Musical Application
Excerpt from "Heart Rhythms: Healthy" (2.2 MB)
To explore musical applications, a greater variety of mappings was chosen than those used in the diagnostic tests, with the goal of creating a soundscape of constantly shifting timbral elements. Some of the same external files were used as for the diagnostic sonifications: the cardiac interbeat interval and a series of standard deviation values corresponding to window sizes of 300 data points. The piece, Heart Rhythms: Healthy, was played at the 2002 conference of the Society for ElectroAcoustic Music in the United States (SEAMUS).
It employs the following mappings:
- Each cardiac interbeat interval is mapped to a pitch, sounded by an oscillator that produces short sine wave sounds ("grains"), as with the diagnostic sonifications. The interbeat intervals were also used as a clock to provide the timing for each granular event.

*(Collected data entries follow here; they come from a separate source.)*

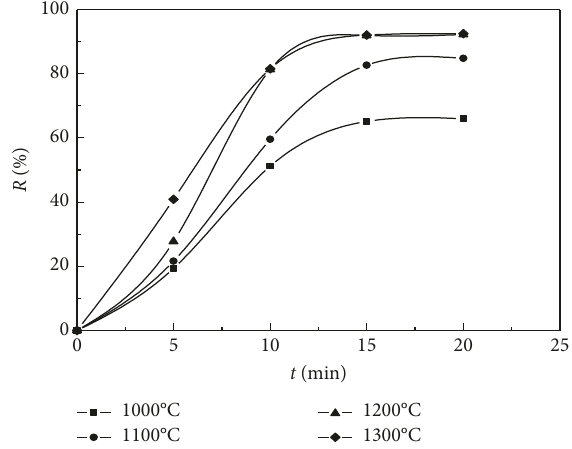
Figure 3: Reduction degree of carbon-containing pellets with C/O ratio of 0.9 at different temperatures.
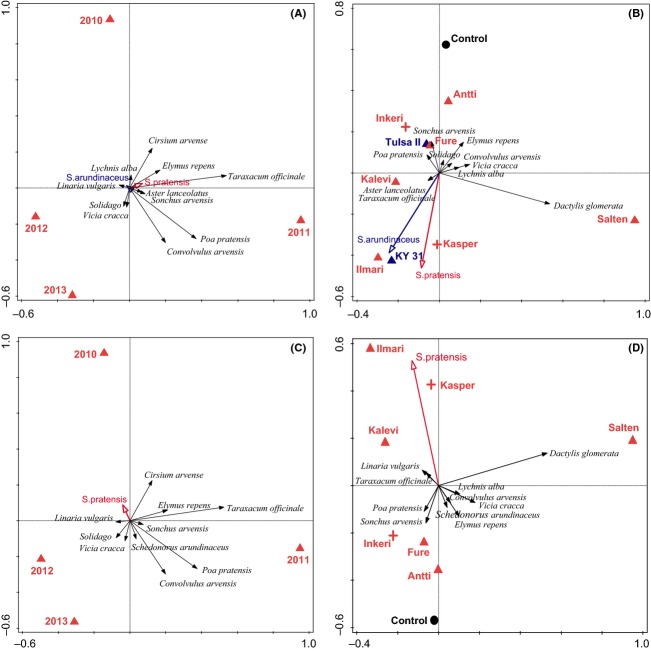
Biplots based on partial redundancy analyses of the vegetation composition with respect to the effect of year (A,C) and Schedonorus cultivar (B,D) treatment. (A,B) All cultivars, the 10 best fitting of 13 plant species are displayed. (C,D) S. pratensis cultivars, the 10 best fitting of 12 plant species are displayed. Blue = S. arundinaceus cultivars, red = S. pratensis cultivars, triangle = low-endophyte frequency (E−), + = high-endophyte frequency (E+).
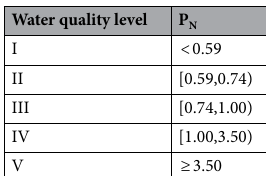
Table 2. Water quality level determination based on the Nemerow pollution index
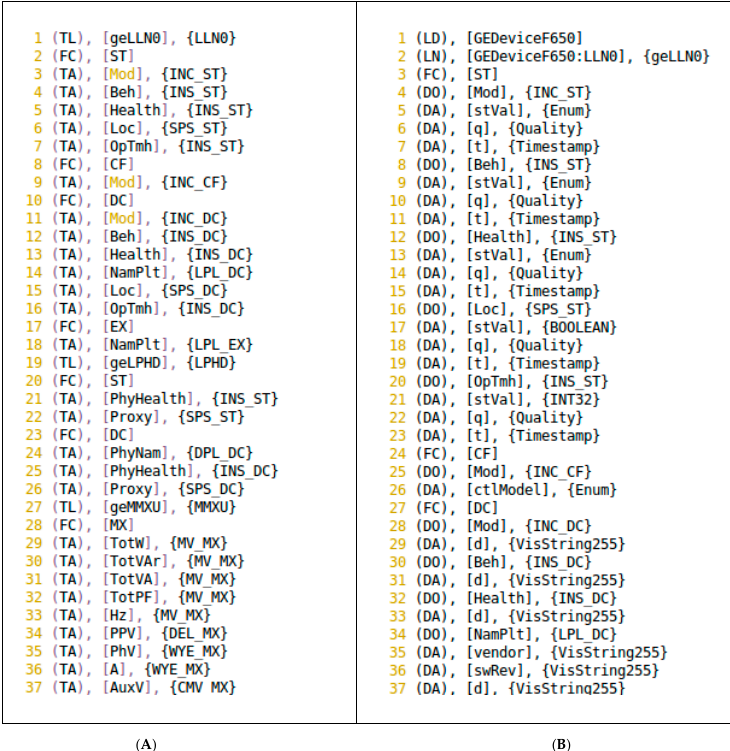
Figure 10. Examples of TDF and NDF. ( A ) Example of a created TDF file. Parentheses indicate the data type—(TL) is the type of logical node, (FC) is the functional constraint, and (TA) is a type of data attribute. Brackets indicate the name of the data and the data for each data type and braces indicate the name of the type. ( B ) Example of a created NDF file. Parentheses indicate the data type—(LD) is an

- A bell-like sound was synthesized based on the values of the differences between successive interbeat data values. The sound was created by sending impulses to a filter bank with adjustable center frequencies and ring times. The frequency at which the impulses were generated was based on the current standard deviation window value. The center frequencies and ring times were based on the global mean of the data points, plus minimum, maximum, and mean values from the list of standard deviation values.
- A vocal chorus sound was synthesized by sending a rich harmonic wave and noise through a set of bandpass filters and setting center frequencies and their amplitude values to correspond with formant regions used in vocal synthesis [19]. The values for center frequencies and amplitudes were mappings of the standard deviation values of the inter-beat intervals in windows of 300 beats.

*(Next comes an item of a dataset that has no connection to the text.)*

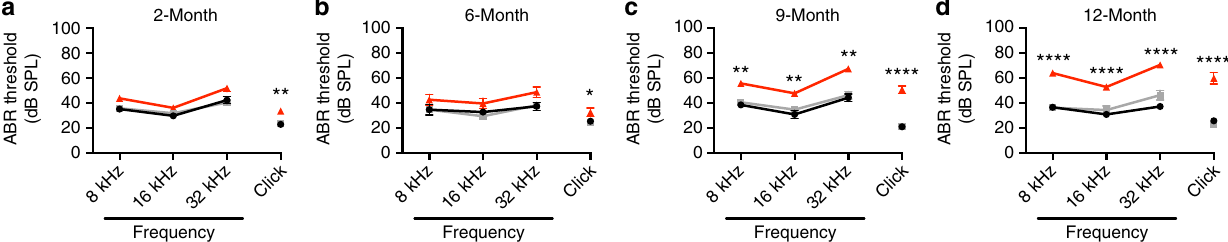
Figure 3 | ABR phenotyping of trombone mice from 2 to 12 months of age. Minimum auditory detection thresholds (decibel SPL (dB SPL)) were determined using ABR and scored independently by two operators. ( a ) At 2 months of age, Slc4a10 trmb/trmb (homozygous) mice ( n ¼ 44) show only a very mild elevation in ABR thresholds in comparison with Slc4a10 þ /trmb (heterozygous) ( n ¼ 54) and Slc4a10 þ / þ (wild-type) ( n ¼ 18) littermates. ( b ) At 6 months of age, the very mild elevation of ABR thresholds is still observed in Slc4a10 trmb/trmb mice ( n ¼ 10) compared with Slc4a10 þ /trmb ( n ¼ 21) and Slc4a10 þ / þ ( n ¼ 13) littermates. ( c ) By 9 months of age, Slc4a10 trmb/trmb mice ( n ¼ 26) show significantly elevated ABR thresholds ( B 20dB shift) across all frequencies tested compared with Slc4a10 þ /trmb ( n ¼ 25) and Slc4a10 þ / þ ( n ¼ 6) littermates. ( d ) At 12 months of age, Slc4a10 trmb/trmb mice ( n ¼ 17) continue to have elevated thresholds compared with the normal hearing Slc4a10 þ /trmb ( n ¼ 13) and Slc4a10 þ / þ ( n ¼ 7) control mice. In addition, the average hearing thresholds of Slc4a10 trmb/trmb mice increase between 9 and 12 months of age. The Slc4a10 þ /trmb and Slc4a10 þ / þ control mice do not show any auditory decline during the first 12 months of life, nor do they show any significant differences between their auditory thresholds at any frequency or age tested. Black circle/line, Slc4a10 þ / þ ; grey square/line, Slc4a10 þ /trmb ; red triangle/line, Slc4a10 trmb/trmb . Data shown are mean ± s.e.m. and significance determined using a one-way ANOVA with Tukey’s multiple comparisons test comparing Slc4a10 trmb/trmb threshold data with the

- The set of inter-beat intervals was subdivided into six equal subdivisions; each subdivision was successively divided in half, creating subdivisions of 1/12 the set's length, 1/24 the length, and so on to 1/768 the data set's length. The median of each subdivision was taken and mapped to a frequency and stereo pan position. The frequencies were assigned to a variety of synthesized sounds resembling a sitar, wooden wind chimes, plucked strings, and a number of abstract timbres. These sounds were generated at time intervals corresponding to the proportion of the data set they represented. A sitar-like tone was heard every time 1/6 of the data set was iterated (approximately every 40 seconds), another drone was heard every 1/12 of the set's iteration, and so on. The shortest subdivision was mapped to a plucked string sound that occurred at approximately every 0.75 seconds, thus creating the piece's "melody."